BUDGET 2005-2006

 

Gist of the speech delivered by Mr. H. P. Ranina, Advocate, Supreme Court of India on ‘Union Budget 2005-06’ under the auspices of Abu Dhabi Chapter of The Institute of Chartered Accountants of India on Wednesday, 09th March 2005.

 

The Finance Minister’s second budget proposal in less than nine months have shown that, with his feet firmly on the ground, he can reach new heights in creating the right environment for the Indian economy to successfully reach a growth rate of 10% in the next three years. He has been able to forge a new strategy for pushing the reform agenda with great dexterity. India is indeed fortunate to have him as the Finance Minister at this critical stage.

 

While continuing with the earlier measures for promoting rural development, increasing agricultural output by bringing in more acres under irrigation and giving additional allocations for infrastructure development, the Finance Minister has also continued to show the humane side by making large allocations for education, health and employment schemes.

 

The most heartening aspect of his budget speech is that he has given an account of the performance based on the promises made in the last year’s budget proposals.
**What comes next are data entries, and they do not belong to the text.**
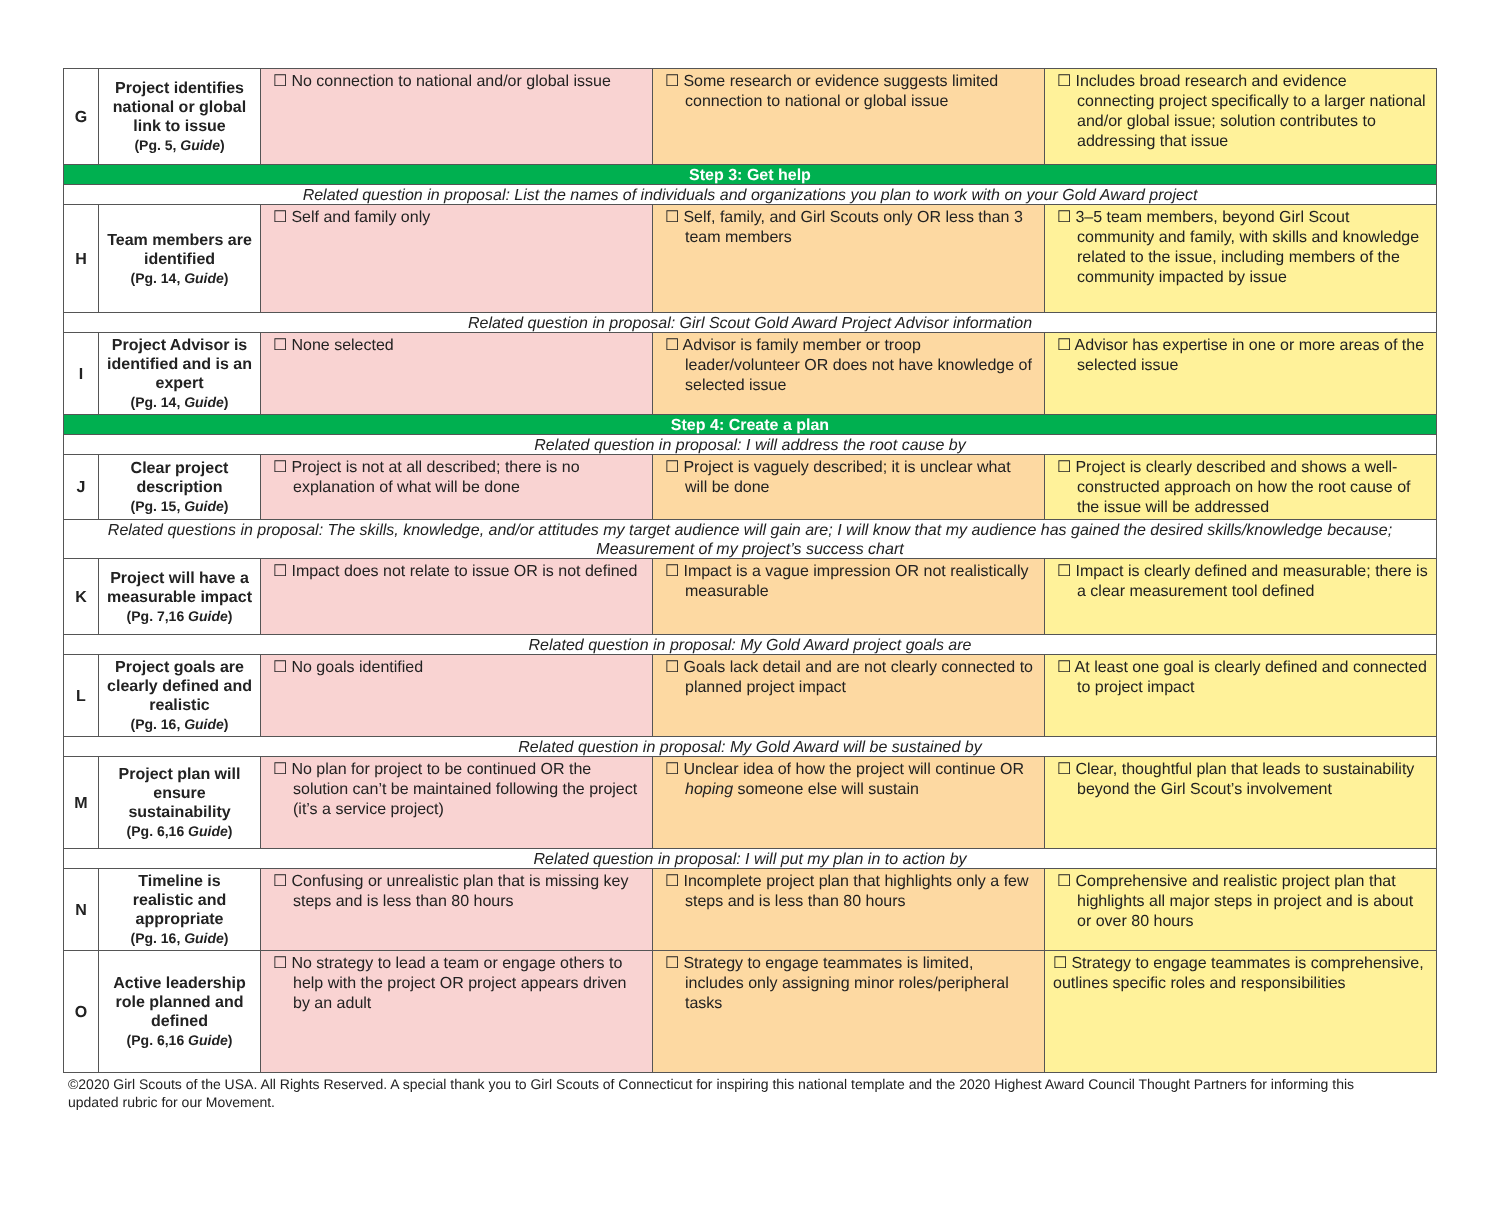| G | Project identifies national or global link to issue (Pg. 5, Guide ) | ☐ No connection to national and/or global issue | ☐ Some research or evidence suggests limited connection to national or global issue | ☐ Includes broad research and evidence connecting project specifically to a larger national and/or global issue; solution contributes to addressing that issue |
| Step 3: Get help | | | | |
| Related question in proposal: List the names of individuals and organizations you plan to work with on your Gold Award project | | | | |
| H | Team members are identified (Pg. 14, Guide ) | ☐ Self and family only | ☐ Self, family, and Girl Scouts only OR less than 3 team members | ☐ 3–5 team members, beyond Girl Scout community and family, with skills and knowledge related to the issue, including members of the community impacted by issue |
| Related question in proposal: Girl Scout Gold Award Project Advisor information | | | | |
| I | Project Advisor is identified and is an expert (Pg. 14, Guide ) | ☐ None selected | ☐ Advisor is family member or troop leader/volunteer OR does not have knowledge of selected issue | ☐ Advisor has expertise in one or more areas of the selected issue |
| Step 4: Create a plan | | | | |
| Related question in proposal: I will address the root cause by | | | | |
| J | Clear project description (Pg. 15, Guide ) | ☐ Project is not at all described; there is no explanation of what will be done | ☐ Project is vaguely described; it is unclear what will be done | ☐ Project is clearly described and shows a well-constructed approach on how the root cause of the issue will be addressed |
| Related questions in proposal: The skills, knowledge, and/or attitudes my target audience will gain are; I will know that my audience has gained the desired skills/knowledge because; Measurement of my project’s success chart | | | | |
| K | Project will have a measurable impact (Pg. 7,16 Guide ) | ☐ Impact does not relate to issue OR is not defined | ☐ Impact is a vague impression OR not realistically measurable | ☐ Impact is clearly defined and measurable; there is a clear measurement tool defined |
| Related question in proposal: My Gold Award project goals are | | | | |
| L | Project goals are clearly defined and realistic (Pg. 16, Guide ) | ☐ No goals identified | ☐ Goals lack detail and are not clearly connected to planned project impact | ☐ At least one goal is clearly defined and connected to project impact |
| Related question in proposal: My Gold Award will be sustained by | | | | |
| M | Project plan will ensure sustainability (Pg. 6,16 Guide ) | ☐ No plan for project to be continued OR the solution can’t be maintained following the project (it’s a service project) | ☐ Unclear idea of how the project will continue OR hoping someone else will sustain | ☐ Clear, thoughtful plan that leads to sustainability beyond the Girl Scout’s involvement |
| Related question in proposal: I will put my plan in to action by | | | | |
| N | Timeline is realistic and appropriate (Pg. 16, Guide ) | ☐ Confusing or unrealistic plan that is missing key steps and is less than 80 hours | ☐ Incomplete project plan that highlights only a few steps and is less than 80 hours | ☐ Comprehensive and realistic project plan that highlights all major steps in project and is about or over 80 hours |
| O | Active leadership role planned and defined (Pg. 6,16 Guide ) | ☐ No strategy to lead a team or engage others to help with the project OR project appears driven by an adult | ☐ Strategy to engage teammates is limited, includes only assigning minor roles/peripheral tasks | ☐ Strategy to engage teammates is comprehensive, outlines specific roles and responsibilities |
©2020 Girl Scouts of the USA. All Rights Reserved. A special thank you to Girl Scouts of Connecticut for inspiring this national template and the 2020 Highest Award Council Thought Partners for informing this updated rubric for our Movement.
This clearly indicates the ability of the Government to deliver on its promises. The fact that both the manufacturing and services sectors have performed magnificently has given more ability to the Government to push through with the reform process.

 

The budget proposals have attempted to tackle the issues of growing unemployment, inflation and the low rate of the manufacturing sector which was evident in the past. To boost the manufacturing sector, he has brought down the rates of customs duty which will bring down the input cost of raw material. He has also rationalized the excise duty structure, specially to help the textile industry which is employment-oriented. Unfortunately, the Finance Minister has not given a boost to the tourism industry which has employment potential for millions of young persons.

 

The reduction in the rate of corporate tax to 33%, the granting of relief in respect of the minimum alternate tax, treating derivative trading as non-speculative, reducing the customs duty across the board and rationalizing the excise duty structure will have their impact in giving a greater boost to investments. While reduction in the rate of depreciation from 25% to 15% on plant and machinery may hurt the capital goods intensive sector, it will considerably benefit the service sector, notably, banking, insurance, IT-enabled service, etc.

 

Perhaps, the Finance Minister may be faulted for not coming out boldly on disinvestments of public sector units and taking credit for a substantial amount from the sale proceeds. He has also made no mention of the need to control population and measures in this regard. While the real estate sector has been given its due emphasis, no proposal has been announced which would give a boost to the tourism sector in India which can attract five times the number of tourist it currently receive and be a source for creating employment for millions of young persons.

 

The non-resident Indian community will breathe a sigh of relief that interest on NRE/FCNR deposits will continue to be exempt. Tax-payers in India will greatly benefit by the reduction in tax rates across the board which will give a benefit of Rs. 24,000 per annum in taxes on income of Rs. 2, 50,000. While the standard deduction and benefit under section 80-L and 88 have been removed, a new section 80-C has been introduced to allow deduction up to Rs. 1, 00,000.

 

Anew Chapter XII-H has been introduced to tax fringe benefits which include free or concession tickets for travel, entertainment, gifts, club facilities, use of telephone, etc. Very elaborate provisions have been made by inserting sections 115-W to 115-WL. A new return would have to be filed by companies providing such fringe benefits, failure for which would attract penalty. One wonders whether it was necessary to make such elaborate rules just for taxing the value of perquisites given to a handful of executives.

 

The streamlining of income-tax structure would result in middle-class tax-payers benefiting to the extent of almost Rs. 2,000 per month. While the rebate under section 88 has been removed, he has introduced a new provision for allowing more forms of savings a deduction to the extent of Rs. 1, 00,000. In other words, the effective rate of exemption of taxable income can be up to Rs. 2, 00,000 per individual.

 

In sum and substance, the budget proposal will help every sector, agriculture, industry and services. It will help in generating more employment, increasing production and curbing inflationary pressures. It needs to be seen whether the administrative reforms in the department of revenue are, in fact, carried out. The Finance Minister has promised to place before Parliament, a revised and simplified Income-tax Bill. Therefore, the budget proposals of the Finance Bill, 2005 are certainly not the last word. As and when the income-tax Bill is introduced, the full picture will emerge on the broad framework of direct taxation which the Finance Minister has in mind.

 

This is undoubtedly a growth-oriented budget which will make its impact on the lives of people not only in the fiscal year 2005-06 but also in the years to come. With the implementation of the budget proposals being taken up seriously by the Government, it will not be far when India will have a growth rate running into double digits.